• [HOW TO COMPLETE THIS TASK] Please retype every record exactly as it appears, omitting the pictures.

Data items
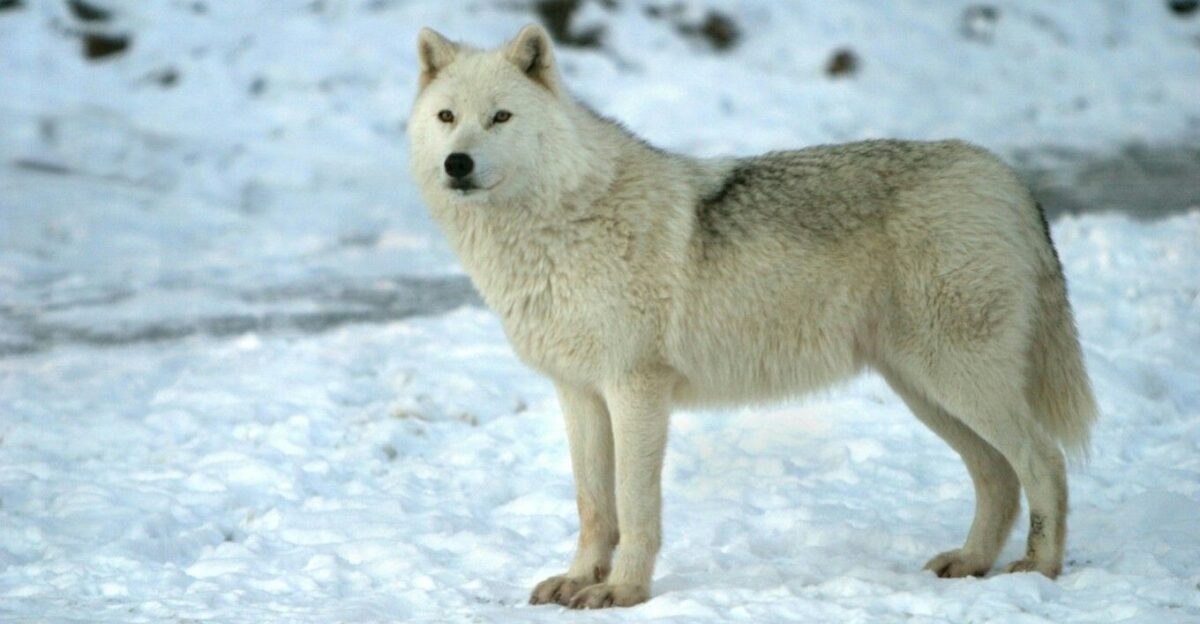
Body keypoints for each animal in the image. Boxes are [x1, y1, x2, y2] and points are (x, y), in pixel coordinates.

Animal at [408, 24, 1098, 609]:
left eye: (501, 117)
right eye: (447, 118)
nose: (457, 164)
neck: (558, 223)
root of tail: (1007, 177)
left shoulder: (636, 390)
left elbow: (634, 506)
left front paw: (623, 593)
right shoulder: (578, 394)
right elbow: (594, 505)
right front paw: (579, 582)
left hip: (958, 382)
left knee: (1045, 461)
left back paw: (1038, 570)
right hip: (926, 392)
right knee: (997, 476)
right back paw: (972, 564)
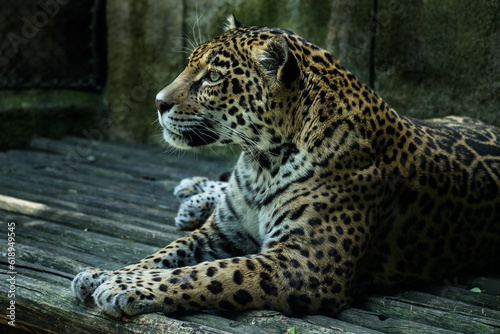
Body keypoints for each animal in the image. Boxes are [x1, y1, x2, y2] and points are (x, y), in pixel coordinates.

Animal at [71, 15, 500, 318]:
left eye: (213, 77)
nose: (158, 103)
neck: (261, 162)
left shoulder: (303, 265)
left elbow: (209, 273)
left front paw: (123, 286)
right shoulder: (220, 233)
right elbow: (164, 255)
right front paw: (103, 274)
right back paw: (193, 193)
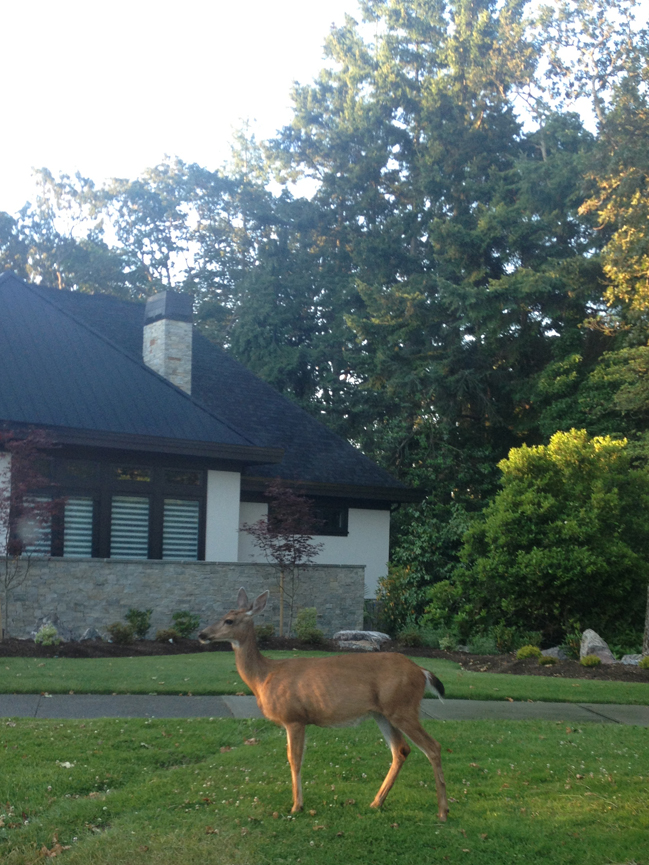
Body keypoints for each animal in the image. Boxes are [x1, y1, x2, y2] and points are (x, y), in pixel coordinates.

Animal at [197, 584, 448, 820]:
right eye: (222, 614)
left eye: (229, 620)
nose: (202, 634)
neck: (264, 677)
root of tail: (422, 671)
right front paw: (298, 803)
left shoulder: (294, 717)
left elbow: (294, 759)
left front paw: (297, 806)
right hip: (383, 713)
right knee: (401, 750)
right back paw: (376, 802)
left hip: (402, 708)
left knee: (433, 747)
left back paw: (443, 812)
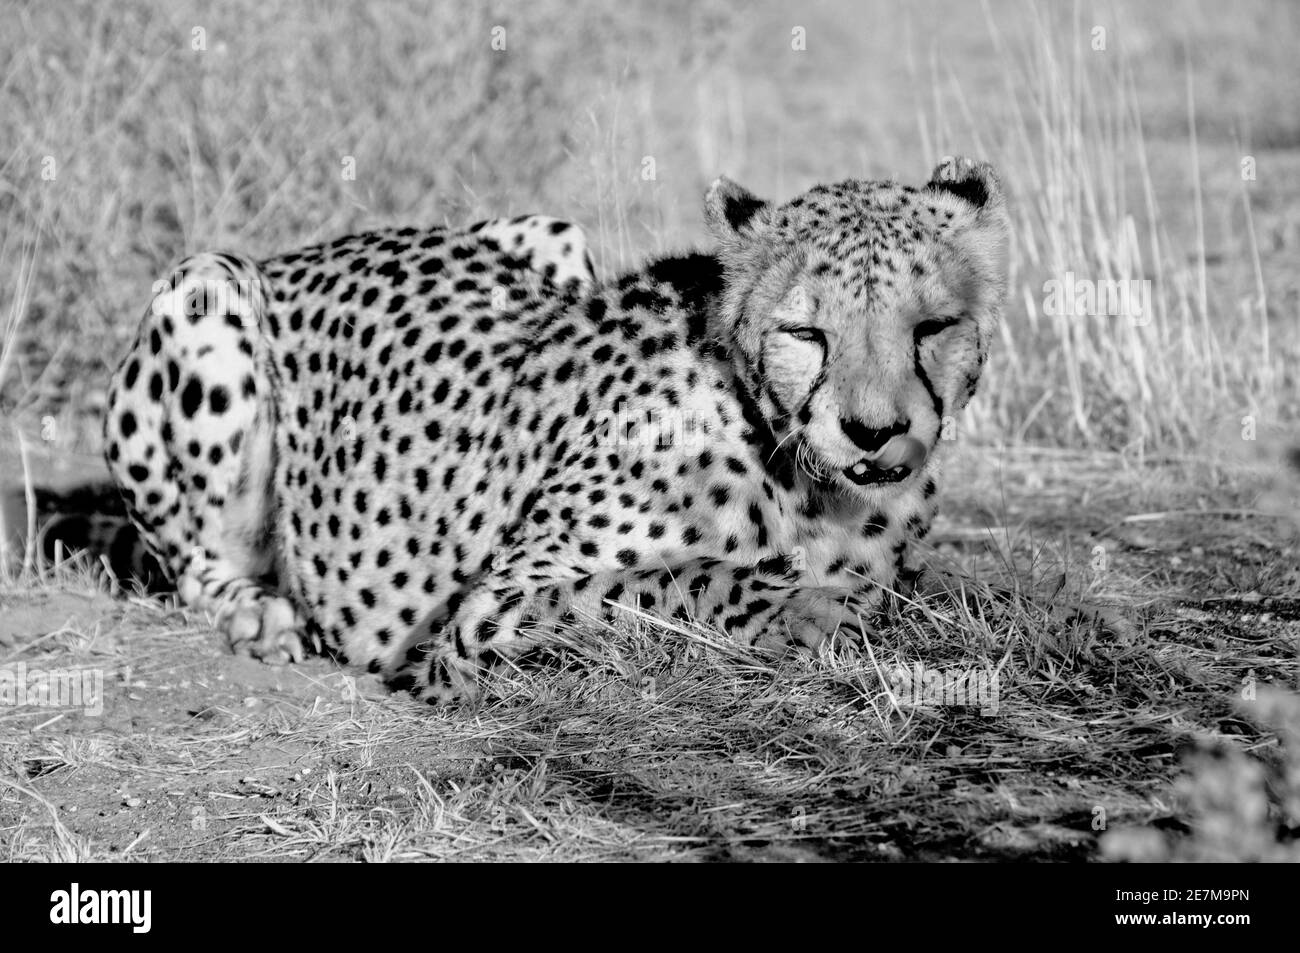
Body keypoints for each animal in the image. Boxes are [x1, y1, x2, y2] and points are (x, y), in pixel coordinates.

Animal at [106, 157, 1008, 707]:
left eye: (931, 327)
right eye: (806, 334)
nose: (873, 432)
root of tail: (312, 248)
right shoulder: (487, 612)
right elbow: (661, 580)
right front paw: (809, 608)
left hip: (552, 230)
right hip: (206, 286)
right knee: (196, 564)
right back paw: (257, 615)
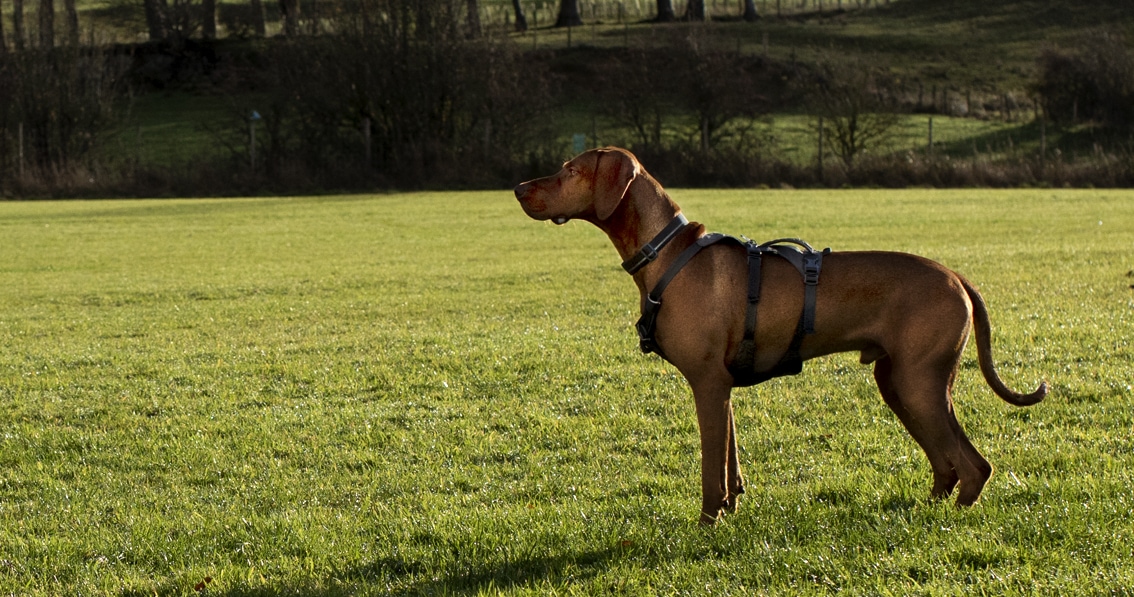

• [ANSWER TO THIS TASK]
Body keypoints for each animal in the image. Boxes are [x1, y1, x2, y2] and points are (x, y), in pixel coordinates.

Animal at [408, 24, 1098, 609]:
left eye: (501, 117)
right eye: (447, 118)
nose: (457, 164)
neck: (558, 223)
root of tail: (1007, 177)
left shoulder: (636, 390)
left elbow: (634, 506)
left front paw: (623, 593)
right shoulder: (578, 394)
right elbow: (594, 505)
right front paw: (579, 582)
left hip: (958, 382)
left knee: (1045, 461)
left back paw: (1038, 570)
right hip: (926, 392)
right knee: (997, 476)
right back paw: (972, 564)
Body keypoints for each animal in the image. Boxes are [x1, y1, x2, y2] and points are (x, y), in pixel coordinates.

Animal at [71, 15, 500, 318]:
left eye: (213, 77)
nose: (158, 103)
neck: (261, 162)
left shoulder: (303, 265)
left elbow: (209, 273)
left front paw: (123, 286)
right shoulder: (220, 233)
right elbow: (164, 255)
right front paw: (103, 274)
right back paw: (193, 193)
Body keypoints for each animal in the image. Boxes are [x1, y1, x2, y2] and points are (x, y), in pixel coordinates.

Animal at [197, 584, 448, 820]:
right eye: (222, 614)
left eye: (229, 620)
nose: (202, 634)
neck: (264, 677)
root of tail: (422, 671)
right front paw: (298, 803)
left shoulder: (294, 717)
left elbow: (294, 759)
left front paw: (297, 806)
right hip: (383, 713)
right knee: (401, 750)
right back paw: (376, 802)
left hip: (402, 708)
left knee: (433, 747)
left back paw: (443, 812)
Body keypoints for each animal in the image. Boxes are [x1, y1, x2, y2] and points are (x, y), in pixel coordinates.

Animal at [106, 157, 1008, 707]:
left eye: (931, 327)
right eye: (806, 334)
nose: (873, 432)
root of tail: (312, 248)
right shoulder: (487, 612)
right elbow: (661, 580)
right front paw: (809, 608)
left hip: (552, 230)
right hip: (206, 286)
right knee: (196, 564)
right back paw: (257, 615)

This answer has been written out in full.